Task statement. Starting at the words "Carlos reflects that" and stopping after "have left Earth.", rewrite that stretch of the NASA profile below, substituting "airline travel" for "commercial aviation".

Given text.
____

At NASA, Carlos was responsible for imagery related to the International Space Station, helped integrate the television and photographic systems used by astronauts, and managed public affairs relationships across Europe, Japan, Latin America, and Russia. He also spent two years in Moscow supporting public affairs during the first International Space Station missions.


Beyond NASA, Carlos is a lifelong advocate of photography and visual storytelling. He is a father of two and a proud grandfather.


The Personal Beginning


Before we speak about programs, missions, and historic names, we begin with something more personal.


Carlos, in your youth — what was space to you? What did NASA and Houston represent at that time?


For Carlos, Houston was synonymous with NASA. His first visit to the Johnson Space Center in 1966 came while Apollo was still in development. The first moon landing was not yet history — it was anticipation.


He recalls watching the black-and-white images of Neil Armstrong’s first step and Buzz Aldrin descending onto the lunar surface. It felt surreal — humanity stepping into the unknown.


During the 1970s, while studying in Houston, he continued visiting Johnson Space Center. Initially, his technical understanding was limited. Over time, through exposure and immersion, that understanding deepened — eventually shaping a 34-year career.

Inside NASA: First Impressions


When Carlos formally joined NASA, what surprised him most was not only the technology — but the people.


➢ The level of preparation and enthusiasm.

➢ The depth of technical and human resources.

➢ The infrastructure — Mission Control, engineering divisions, simulators.

➢ The extraordinary diversity of professions working toward a single objective.


What stood out most was the culture: discipline, knowledge, professionalism, and camaraderie. NASA was not mythology. It was structured excellence.

Does Extraordinary Ever Become Routine?


Over decades, does one become accustomed to extraordinary events?


Carlos reflects that no two missions were ever “routine.” Each carried its own complexity and uniqueness. Unlike commercial aviation, where repetition builds operational cadence, human spaceflight remains rare. Very few humans have left Earth.


The International Space Station became a symbol of sustained presence in orbit — but even then, every launch remained exceptional. Add to this international partnerships, visiting dignitaries, global media attention — and the sense of singularity never truly faded.

BLOCK 2 – APOLLO THROUGH INSTITUTIONAL MEMORY


When Carlos arrived at NASA, Apollo was history — but very much living history.

____

Given data.
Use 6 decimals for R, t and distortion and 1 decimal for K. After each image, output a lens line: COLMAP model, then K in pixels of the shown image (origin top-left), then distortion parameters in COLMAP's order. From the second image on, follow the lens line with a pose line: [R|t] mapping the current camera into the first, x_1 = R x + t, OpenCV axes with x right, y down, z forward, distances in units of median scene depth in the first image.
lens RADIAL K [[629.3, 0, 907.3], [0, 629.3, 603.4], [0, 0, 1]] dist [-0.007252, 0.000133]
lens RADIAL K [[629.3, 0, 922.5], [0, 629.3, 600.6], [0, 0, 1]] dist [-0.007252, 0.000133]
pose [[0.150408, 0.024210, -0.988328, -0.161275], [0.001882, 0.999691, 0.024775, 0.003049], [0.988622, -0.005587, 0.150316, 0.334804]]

____

Response below.
Carlos reflects that no two missions were ever “routine.” Each carried its own complexity and uniqueness. Unlike airline travel, where repetition builds operational cadence, human spaceflight remains rare. Very few humans have left Earth.